Les contrats à terme sur le Brent reculaient de 2 % à 99,23 dollars le baril.
Les prix de l’énergie ont fortement augmenté depuis le début du conflit, principalement en raison de la fermeture de fait du détroit d’Ormuz, par lequel transite environ un cinquième des expéditions mondiales de pétrole. Bien que les prix du brut aient récemment baissé, ils restent largement supérieurs aux niveaux observés avant la guerre.
La hausse des coûts énergétiques a poussé les prix de l’essence aux États-Unis au-dessus de 4,50 dollars le gallon, des niveaux qui n’avaient plus été atteints depuis le pic de la crise énergétique liée à la pandémie en 2022.
Trump a déclaré qu’il s’attendait à une hausse encore plus forte des prix du pétrole, affirmant aux journalistes qu’il pensait que le brut pourrait atteindre « 200, 250 dollars ».
Il a ajouté que, même à ces niveaux, la guerre contre l’Iran « en aurait valu la peine ».
Les États-Unis et la Chine envisagent des discussions sur l’intelligence artificielle
Le Wall Street Journal a également indiqué que Washington et Pékin envisageaient de lancer des discussions officielles sur l’intelligence artificielle.

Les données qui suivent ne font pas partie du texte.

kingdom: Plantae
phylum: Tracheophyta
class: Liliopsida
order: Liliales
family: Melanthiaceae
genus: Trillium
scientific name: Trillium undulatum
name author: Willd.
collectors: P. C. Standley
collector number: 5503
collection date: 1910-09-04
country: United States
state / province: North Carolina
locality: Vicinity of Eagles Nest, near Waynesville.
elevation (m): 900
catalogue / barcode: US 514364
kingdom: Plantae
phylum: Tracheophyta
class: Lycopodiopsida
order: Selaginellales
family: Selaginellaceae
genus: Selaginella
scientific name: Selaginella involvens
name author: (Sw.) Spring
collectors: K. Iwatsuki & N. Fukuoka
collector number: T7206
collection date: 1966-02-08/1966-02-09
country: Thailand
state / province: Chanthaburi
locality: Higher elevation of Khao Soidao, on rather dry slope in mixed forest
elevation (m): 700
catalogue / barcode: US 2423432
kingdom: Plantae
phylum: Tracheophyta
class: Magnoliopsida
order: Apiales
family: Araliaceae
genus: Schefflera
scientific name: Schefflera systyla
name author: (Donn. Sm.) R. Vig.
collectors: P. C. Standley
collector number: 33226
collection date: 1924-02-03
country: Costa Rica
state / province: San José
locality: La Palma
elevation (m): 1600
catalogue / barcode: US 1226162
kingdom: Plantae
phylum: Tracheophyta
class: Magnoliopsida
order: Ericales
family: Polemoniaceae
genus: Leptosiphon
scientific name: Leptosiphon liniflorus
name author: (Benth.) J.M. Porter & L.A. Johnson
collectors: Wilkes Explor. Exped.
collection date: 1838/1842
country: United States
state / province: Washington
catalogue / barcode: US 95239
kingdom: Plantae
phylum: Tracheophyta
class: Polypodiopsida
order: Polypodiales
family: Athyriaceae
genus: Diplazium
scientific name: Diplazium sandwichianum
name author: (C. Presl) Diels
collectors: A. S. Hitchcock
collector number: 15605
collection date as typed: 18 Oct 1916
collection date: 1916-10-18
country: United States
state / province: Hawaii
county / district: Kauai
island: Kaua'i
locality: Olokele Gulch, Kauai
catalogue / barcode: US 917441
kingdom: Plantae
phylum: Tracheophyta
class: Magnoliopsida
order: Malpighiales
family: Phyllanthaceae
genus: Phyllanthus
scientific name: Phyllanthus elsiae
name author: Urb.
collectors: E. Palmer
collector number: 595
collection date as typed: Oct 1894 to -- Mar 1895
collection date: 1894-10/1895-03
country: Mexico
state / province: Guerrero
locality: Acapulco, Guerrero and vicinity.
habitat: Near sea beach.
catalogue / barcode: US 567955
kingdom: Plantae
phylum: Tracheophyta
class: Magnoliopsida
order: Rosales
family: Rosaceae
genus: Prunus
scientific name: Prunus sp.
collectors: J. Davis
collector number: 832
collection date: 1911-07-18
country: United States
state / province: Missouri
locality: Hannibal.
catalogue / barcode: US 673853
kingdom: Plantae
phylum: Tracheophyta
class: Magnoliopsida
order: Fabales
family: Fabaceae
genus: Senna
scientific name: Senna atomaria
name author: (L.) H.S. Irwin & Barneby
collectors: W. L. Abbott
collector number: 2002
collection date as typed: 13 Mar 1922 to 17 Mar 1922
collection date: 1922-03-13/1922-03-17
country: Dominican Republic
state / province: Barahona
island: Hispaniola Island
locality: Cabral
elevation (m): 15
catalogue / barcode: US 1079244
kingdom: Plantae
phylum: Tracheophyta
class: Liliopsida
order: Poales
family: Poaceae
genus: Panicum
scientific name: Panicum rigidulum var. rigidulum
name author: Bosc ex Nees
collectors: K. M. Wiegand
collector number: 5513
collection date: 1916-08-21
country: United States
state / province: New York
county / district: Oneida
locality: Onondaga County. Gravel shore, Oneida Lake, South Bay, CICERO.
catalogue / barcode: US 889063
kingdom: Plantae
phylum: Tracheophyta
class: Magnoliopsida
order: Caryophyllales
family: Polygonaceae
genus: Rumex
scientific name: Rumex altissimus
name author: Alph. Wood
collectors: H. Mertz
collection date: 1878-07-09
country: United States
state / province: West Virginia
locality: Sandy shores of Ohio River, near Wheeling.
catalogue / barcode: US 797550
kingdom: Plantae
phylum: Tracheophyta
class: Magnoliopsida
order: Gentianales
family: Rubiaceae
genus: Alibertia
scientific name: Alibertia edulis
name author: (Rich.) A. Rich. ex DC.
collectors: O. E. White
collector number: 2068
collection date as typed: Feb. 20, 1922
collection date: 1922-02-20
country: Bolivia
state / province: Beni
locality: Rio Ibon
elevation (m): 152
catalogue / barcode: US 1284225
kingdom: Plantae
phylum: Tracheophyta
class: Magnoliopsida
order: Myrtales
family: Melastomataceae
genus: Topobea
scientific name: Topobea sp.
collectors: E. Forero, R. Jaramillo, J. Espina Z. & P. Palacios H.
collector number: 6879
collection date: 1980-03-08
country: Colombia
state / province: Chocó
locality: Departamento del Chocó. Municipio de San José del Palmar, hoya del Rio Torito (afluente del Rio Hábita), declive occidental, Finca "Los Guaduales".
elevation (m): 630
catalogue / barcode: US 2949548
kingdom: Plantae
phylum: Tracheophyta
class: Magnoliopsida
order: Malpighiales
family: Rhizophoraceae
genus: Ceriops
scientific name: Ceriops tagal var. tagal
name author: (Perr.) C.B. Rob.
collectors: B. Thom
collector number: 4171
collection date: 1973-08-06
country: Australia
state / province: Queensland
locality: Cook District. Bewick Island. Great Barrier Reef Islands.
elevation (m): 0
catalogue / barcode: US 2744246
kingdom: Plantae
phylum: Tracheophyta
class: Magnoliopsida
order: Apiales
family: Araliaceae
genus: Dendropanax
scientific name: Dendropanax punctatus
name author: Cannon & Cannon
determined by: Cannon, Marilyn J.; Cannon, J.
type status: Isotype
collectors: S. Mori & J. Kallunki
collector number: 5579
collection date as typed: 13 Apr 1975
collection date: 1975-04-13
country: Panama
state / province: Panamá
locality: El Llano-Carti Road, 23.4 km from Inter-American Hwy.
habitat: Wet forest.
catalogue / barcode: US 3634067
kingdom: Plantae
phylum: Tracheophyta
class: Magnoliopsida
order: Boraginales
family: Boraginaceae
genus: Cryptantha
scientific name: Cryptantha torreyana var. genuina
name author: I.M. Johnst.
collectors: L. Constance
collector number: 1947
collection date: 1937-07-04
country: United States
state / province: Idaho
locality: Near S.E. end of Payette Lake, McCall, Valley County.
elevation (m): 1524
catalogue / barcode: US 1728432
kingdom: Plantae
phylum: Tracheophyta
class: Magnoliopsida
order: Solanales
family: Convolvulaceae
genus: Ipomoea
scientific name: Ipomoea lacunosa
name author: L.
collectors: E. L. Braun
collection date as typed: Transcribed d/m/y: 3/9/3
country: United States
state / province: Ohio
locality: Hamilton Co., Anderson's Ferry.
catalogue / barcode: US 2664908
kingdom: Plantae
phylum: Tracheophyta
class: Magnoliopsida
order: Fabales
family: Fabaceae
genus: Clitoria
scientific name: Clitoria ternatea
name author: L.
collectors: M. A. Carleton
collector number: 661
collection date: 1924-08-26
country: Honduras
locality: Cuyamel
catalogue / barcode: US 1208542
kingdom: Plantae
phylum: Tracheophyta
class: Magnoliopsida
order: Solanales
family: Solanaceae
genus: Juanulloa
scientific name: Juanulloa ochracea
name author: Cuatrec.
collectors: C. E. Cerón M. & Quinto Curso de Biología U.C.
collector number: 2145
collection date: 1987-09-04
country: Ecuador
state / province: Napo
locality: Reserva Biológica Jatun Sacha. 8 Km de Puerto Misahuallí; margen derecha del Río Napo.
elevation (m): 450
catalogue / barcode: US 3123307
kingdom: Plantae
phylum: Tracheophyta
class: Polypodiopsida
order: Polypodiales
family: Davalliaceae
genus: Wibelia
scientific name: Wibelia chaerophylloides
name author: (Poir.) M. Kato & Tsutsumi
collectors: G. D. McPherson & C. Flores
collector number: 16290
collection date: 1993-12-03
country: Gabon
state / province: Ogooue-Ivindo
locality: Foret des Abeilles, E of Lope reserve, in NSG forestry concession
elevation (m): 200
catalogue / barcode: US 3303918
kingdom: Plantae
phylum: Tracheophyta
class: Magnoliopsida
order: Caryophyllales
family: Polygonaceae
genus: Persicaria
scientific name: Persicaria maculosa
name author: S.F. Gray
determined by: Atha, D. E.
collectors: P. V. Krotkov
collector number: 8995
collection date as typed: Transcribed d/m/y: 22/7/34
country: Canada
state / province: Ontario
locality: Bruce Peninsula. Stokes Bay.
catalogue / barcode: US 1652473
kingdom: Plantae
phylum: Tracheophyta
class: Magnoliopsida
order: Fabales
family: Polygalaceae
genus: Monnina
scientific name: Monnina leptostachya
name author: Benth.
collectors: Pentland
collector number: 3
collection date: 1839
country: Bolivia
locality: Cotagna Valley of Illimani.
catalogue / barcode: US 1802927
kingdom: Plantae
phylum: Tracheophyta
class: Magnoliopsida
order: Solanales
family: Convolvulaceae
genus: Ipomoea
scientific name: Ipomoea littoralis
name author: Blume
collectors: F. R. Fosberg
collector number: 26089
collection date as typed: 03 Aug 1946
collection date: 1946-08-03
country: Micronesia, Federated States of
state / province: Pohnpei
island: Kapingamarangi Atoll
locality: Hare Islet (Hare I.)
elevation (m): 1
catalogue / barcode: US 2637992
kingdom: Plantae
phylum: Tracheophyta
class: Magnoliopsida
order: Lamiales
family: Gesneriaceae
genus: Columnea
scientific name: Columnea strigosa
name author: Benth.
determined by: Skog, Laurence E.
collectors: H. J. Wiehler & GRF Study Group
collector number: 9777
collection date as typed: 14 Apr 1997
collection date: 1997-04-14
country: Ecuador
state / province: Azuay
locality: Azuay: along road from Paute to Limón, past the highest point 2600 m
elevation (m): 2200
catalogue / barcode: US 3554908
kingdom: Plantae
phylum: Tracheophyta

Le sujet pourrait figurer à l’ordre du jour d’un sommet prévu la semaine prochaine à Pékin entre le président Donald Trump et le président chinois Xi Jinping.
Selon le journal, les discussions devraient probablement porter sur les risques associés aux systèmes avancés d’IA, notamment les comportements imprévisibles des modèles, les technologies militaires autonomes et les attaques pilotées par l’intelligence artificielle menées par des acteurs non étatiques.
Le secrétaire américain au Trésor Scott Bessent devrait diriger la délégation américaine lors d’éventuelles discussions, même si la Chine n’a pas encore désigné son représentant.
Shell dépasse les attentes sur les bénéfices malgré une réduction des rachats d’actions
Shell (NYSE:SHEL) a publié des bénéfices ajustés de 6,92 milliards de dollars au premier trimestre 2026, supérieurs aux attentes des analystes fixées à 6,36 milliards de dollars et en hausse par rapport aux 5,58 milliards enregistrés un an plus tôt.
Le groupe énergétique a expliqué que cette progression des bénéfices avait été soutenue par de meilleures performances dans les activités de trading et d’optimisation au sein des divisions Downstream et Renewables, par des prix réalisés plus élevés, de meilleures marges de raffinage ainsi que par une baisse des coûts opérationnels.
Shell a également réduit son programme trimestriel de rachats d’actions à 3 milliards de dollars, contre 3,5 milliards de dollars lors du trimestre précédent.
L’EBITDA ajusté a progressé à 17,7 milliards de dollars contre 15,3 milliards un an auparavant. Les flux de trésorerie opérationnels se sont établis à 6,1 milliards de dollars, pénalisés par une sortie de fonds de 11,2 milliards de dollars liée au besoin en fonds de roulement, en raison des variations des prix des matières premières affectant les stocks et les créances.